For the QIC Action Group, led by Pilbrow (pictured below), the judgement has overall been very successful, with the policies taken out by policyholders in the group very closely mirroring those of the RSA, for which the judgement was firmly in the favour of the insureds. The insurers lost out on their major defences, he said, though there is still something called the “trends clause” remaining – and there will inevitably be a battle about how this should be applied.

“I think what the judges are saying means that it will be relatively benign for policyholders,” he said.

“Certainly, the judges have indisputably said that it’s not the full defence that the insurers were saying it was, but it may well reduce the amounts that are payable to some extent, and in some ways that is bad for policyholders because it gives insurers another reason why they should hold off paying and more angst for a lot of policyholders for whom speed will be of the essence.”

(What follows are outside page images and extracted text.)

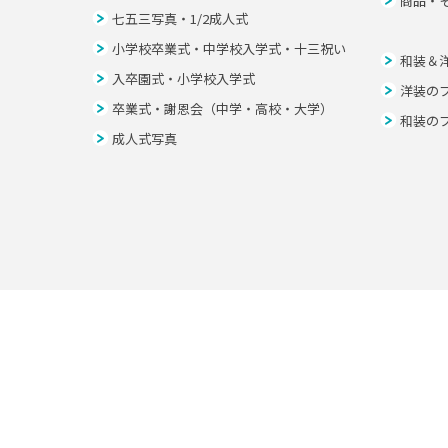
商品・
七五三写真・1/2成人式
小学校卒業式・中学校入学式・十三祝い
和装＆
入卒園式・小学校入学式
洋装の
卒業式・謝恩会（中学・高校・大学）
和装の
成人式写真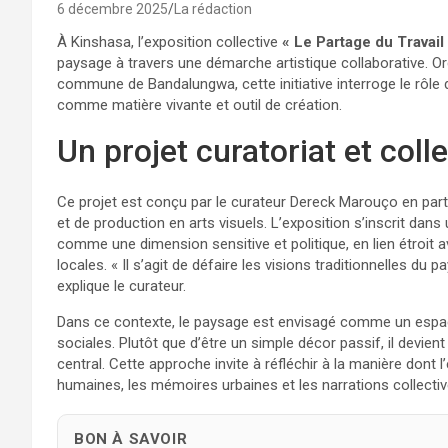
6 décembre 2025
La rédaction
À Kinshasa, l’exposition collective
« Le Partage du Travail
paysage à travers une démarche artistique collaborative. Or
commune de Bandalungwa, cette initiative interroge le rôle
comme matière vivante et outil de création.
Un projet curatoriat et coll
Ce projet est conçu par le curateur Dereck Marouço en part
et de production en arts visuels. L’exposition s’inscrit dan
comme une dimension sensitive et politique, en lien étroit
locales. « Il s’agit de défaire les visions traditionnelles du
explique le curateur.
Dans ce contexte, le paysage est envisagé comme un espace 
sociales. Plutôt que d’être un simple décor passif, il devient l
central. Cette approche invite à réfléchir à la manière dont 
humaines, les mémoires urbaines et les narrations collectiv
BON À SAVOIR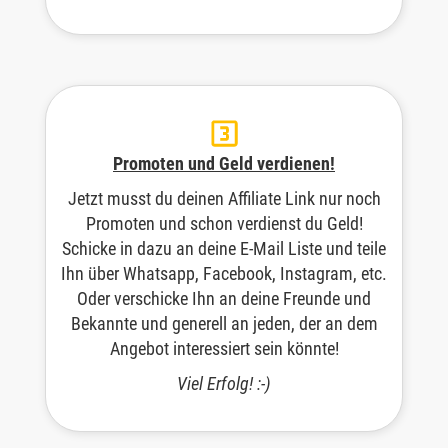
Promoten und Geld verdienen!
Jetzt musst du deinen Affiliate Link nur noch
Promoten und schon verdienst du Geld!
Schicke in dazu an deine E-Mail Liste und teile
Ihn über Whatsapp, Facebook, Instagram, etc.
Oder verschicke Ihn an deine Freunde und
Bekannte und generell an jeden, der an dem
Angebot interessiert sein könnte!
Viel Erfolg! :-)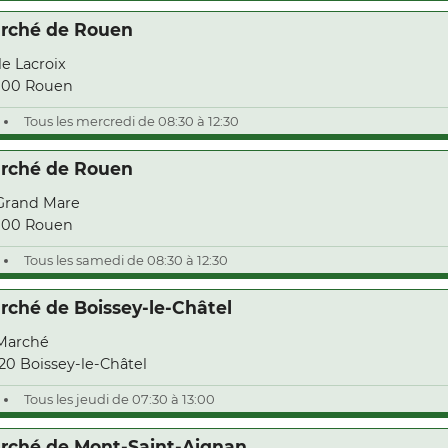
rché de Rouen
Ile Lacroix
000 Rouen
Tous les mercredi de 08:30 à 12:30
rché de Rouen
Grand Mare
000 Rouen
Tous les samedi de 08:30 à 12:30
rché de Boissey-le-Châtel
Marché
20 Boissey-le-Châtel
Tous les jeudi de 07:30 à 13:00
rché de Mont-Saint-Aignan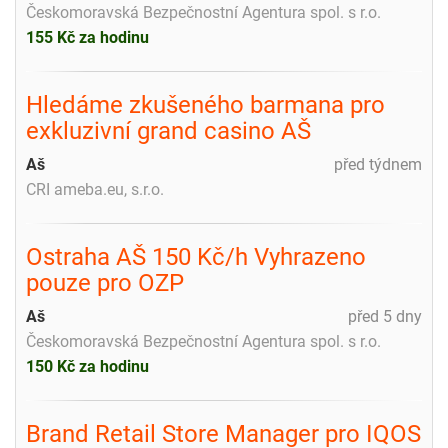
Českomoravská Bezpečnostní Agentura spol. s r.o.
155 Kč za hodinu
Hledáme zkušeného barmana pro
exkluzivní grand casino AŠ
Aš
před týdnem
CRI ameba.eu, s.r.o.
Ostraha AŠ 150 Kč/h Vyhrazeno
pouze pro OZP
Aš
před 5 dny
Českomoravská Bezpečnostní Agentura spol. s r.o.
150 Kč za hodinu
Brand Retail Store Manager pro IQOS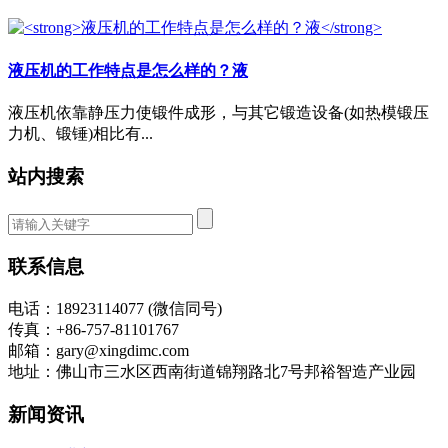
液压机的工作特点是怎么样的？液
液压机依靠静压力使锻件成形，与其它锻造设备(如热模锻压
力机、锻锤)相比有...
站内搜索
联系信息
电话：18923114077 (微信同号)
传真：+86-757-81101767
邮箱：gary@xingdimc.com
地址：佛山市三水区西南街道锦翔路北7号邦裕智造产业园
新闻资讯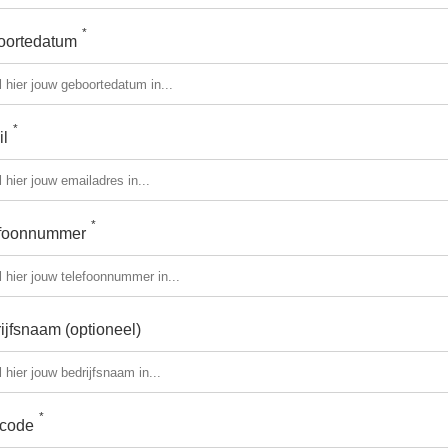
*
oortedatum
*
l
*
efoonnummer
ijfsnaam (optioneel)
*
code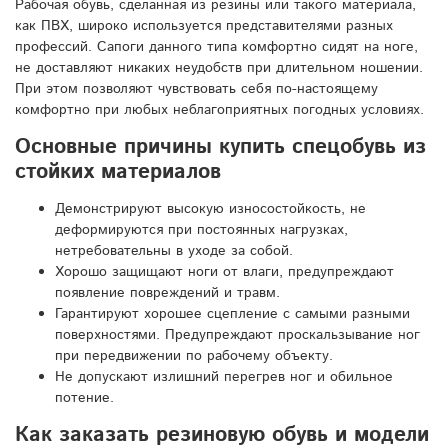
Рабочая обувь, сделанная из резины или такого материала,
как ПВХ, широко используется представителями разных
профессий. Сапоги данного типа комфортно сидят на ноге,
не доставляют никаких неудобств при длительном ношении.
При этом позволяют чувствовать себя по-настоящему
комфортно при любых неблагоприятных погодных условиях.
Основные причины купить спецобувь из
стойких материалов
Демонстрируют высокую износостойкость, не
деформируются при постоянных нагрузках,
нетребовательны в уходе за собой.
Хорошо защищают ноги от влаги, предупреждают
появление повреждений и травм.
Гарантируют хорошее сцепление с самыми разными
поверхностями. Предупреждают проскальзывание ног
при передвижении по рабочему объекту.
Не допускают излишний перегрев ног и обильное
потение.
Как заказать резиновую обувь и модели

Assessing the judgement, Pilbrow paid tribute to the FCA and the judges involved in the case for the speed and scope of the work they completed to generate clarity on a whole range of issues. He also noted that there is still time for any QIC policyholders impacted by the COVID-19 crisis to sign up and pursue any claim through the action group. The group will be seeking fair settlements for its clients, but Pilbrow noted that insurers are likely to be very slow in paying these claims, and that membership to an action group is an effective way of being on the frontline of any claims payment as “those who shout loudest are going to get their cheques first.”

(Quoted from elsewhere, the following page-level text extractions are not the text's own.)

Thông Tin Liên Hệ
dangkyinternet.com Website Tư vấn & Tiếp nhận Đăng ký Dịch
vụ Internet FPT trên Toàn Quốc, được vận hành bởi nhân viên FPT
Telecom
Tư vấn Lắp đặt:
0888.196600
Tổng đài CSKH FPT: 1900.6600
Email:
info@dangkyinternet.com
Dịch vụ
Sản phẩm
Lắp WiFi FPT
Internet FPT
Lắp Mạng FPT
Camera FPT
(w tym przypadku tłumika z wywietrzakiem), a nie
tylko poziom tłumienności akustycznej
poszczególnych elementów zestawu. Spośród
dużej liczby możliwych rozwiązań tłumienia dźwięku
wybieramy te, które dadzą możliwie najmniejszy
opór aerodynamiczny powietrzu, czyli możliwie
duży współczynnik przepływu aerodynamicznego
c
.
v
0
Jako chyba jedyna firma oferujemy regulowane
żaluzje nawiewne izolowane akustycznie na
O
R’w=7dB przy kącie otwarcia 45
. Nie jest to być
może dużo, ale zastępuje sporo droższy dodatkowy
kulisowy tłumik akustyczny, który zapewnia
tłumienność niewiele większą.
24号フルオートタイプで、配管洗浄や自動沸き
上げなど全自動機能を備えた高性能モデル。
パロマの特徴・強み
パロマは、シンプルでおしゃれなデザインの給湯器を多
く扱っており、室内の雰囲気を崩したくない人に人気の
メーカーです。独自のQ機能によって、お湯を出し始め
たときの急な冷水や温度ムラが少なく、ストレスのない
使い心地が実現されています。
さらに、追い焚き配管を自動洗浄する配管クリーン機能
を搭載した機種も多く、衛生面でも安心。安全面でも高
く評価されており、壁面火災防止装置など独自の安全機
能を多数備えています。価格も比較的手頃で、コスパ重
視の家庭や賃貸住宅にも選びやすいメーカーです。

Those policyholders whom the court has found should have cover should start pressing for payments, Campbell said, and she noted that HIGA has expanded beyond just hospitality claims and would like to hear from any policyholders who have the resilience wording which received such a strong decision from the court. The same also goes for QBE1, she said, which had a broader coverage. For QBE1, Mischon de Reya is broadening its offering to include other businesses, including the many dental practices insured under these terms.

“And the reason I would say join us is because we’ve got a really comprehensive win in various cases for policyholders,” she said. And while you can press insurers to pay now, if they are wishing to appeal, I imagine things are going to move very slowly and payments will not really be forthcoming [until this is completed]. And so, join now, you have more strength in our group.”

“We’ve come this far,” she added. “And we want to see payouts, we want to see recoveries for policyholders. So many businesses are going under, so many businesses that can now operate are still suffering, they’re not making profits. So, we really just want to keep pressing on and pushing hard for payment.”